A local entrepreneur intends to shake up the certified mail market.
In the 2017 fiscal year, the U.S. Postal Service recorded 199 million articles of certified mail, translating to $667 million.
Idan Udi Edry, CEO of Trustifi, said users now have a digital way of assuring that virtual mail is securely delivered to and received by the intended recipient, and for less money.
“The big challenge was not only to move the physical product to a digital product and to get the same result, the challenge was also to encrypt it,” Edry said. “Trustifi has a military grade encryption that nobody can hack or steal information contained in the email.”
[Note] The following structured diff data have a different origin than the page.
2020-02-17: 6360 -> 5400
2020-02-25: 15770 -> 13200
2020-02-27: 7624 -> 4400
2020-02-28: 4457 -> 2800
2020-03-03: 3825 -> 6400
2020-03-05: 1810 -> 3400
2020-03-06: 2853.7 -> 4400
Trustifi formally launches Thursday.
Trustifi works through a web-based portal or with an installed plugin for Outlook or Gmail, and encrypts files with one click.
Edry said many other services encrypt files through a dedicated server or service provider, presenting an opportunity for the information to be hacked or stolen before it gets encrypted.
The service also ensures the intended recipient is the only one who can open the email, be it two-factor authentication or an e-signature.
Edry moved to Las Vegas from Santa Clara, California, in 2016 while he was CEO of cybersecurity company Nation-E. At the same time that he made his move into Las Vegas, Nation-E changed owners and Edry left.
“Literally I moved in with my luggage and thought, ‘OK, what am I going to do now?’”
Not long after, he got a phone call from Rom Hendler, director of investment strategy at the investment group founded by Victor Chaltiel, Redhills Ventures.
“They were looking for somebody to lead the startup. I said I wasn’t interested in leading another startup, and you see how this ends,” Edry joked.
Ultimately, Edry said the opportunity was too enticing and he was drawn by the idea, the potential and the challenge.
Working out of a Summerlin office, it took Edry about 1 1/2 years to develop Trustifi, which was a brainchild of longtime Las Vegas businessman Chaltiel, who died in August 2014.
Hendler said Trustifi has the potential to secure not only personal communication but also communications across several industries, including health care, financial services and law.
“Email security is one of the most overlooked and underfunded aspects of the overall security market,” Hendler said.
Edry currently has a team of 15 spread across the U.S. and in Israel.
He said he intends to grow the team in Las Vegas, first by relocating part of his team from Israel and then by hiring at least five new employees this year.
So far it’s been difficult to recruit local programmers, he said.
“I need to relocate people from all over because unfortunately, I cannot find those people in Las Vegas,” Edry said.
Trustifi has between 40 and 60 clients across seven states and Washington, D.C.
Victor Chaltiel became known to Southern Nevadans for his folksy television commercials during the 2011 mayor’s race in which he and supporters flashed two fingers in the shape of the letter “V” while proclaiming “V for Victor.”
Victor Chaltiel was the founder and chairman of Redhills Ventures, a private investment firm focusing in technology start-ups. He was also the founder and chairman of Health Data Insights Inc., a Las Vegas-based company specializing in reducing healthcare costs.
Prior to founding Redhills Ventures, Chaltiel served as chairman and CEO for five years at Total Renal Care Holdings Inc., a publicly traded company which is now known as now Davita.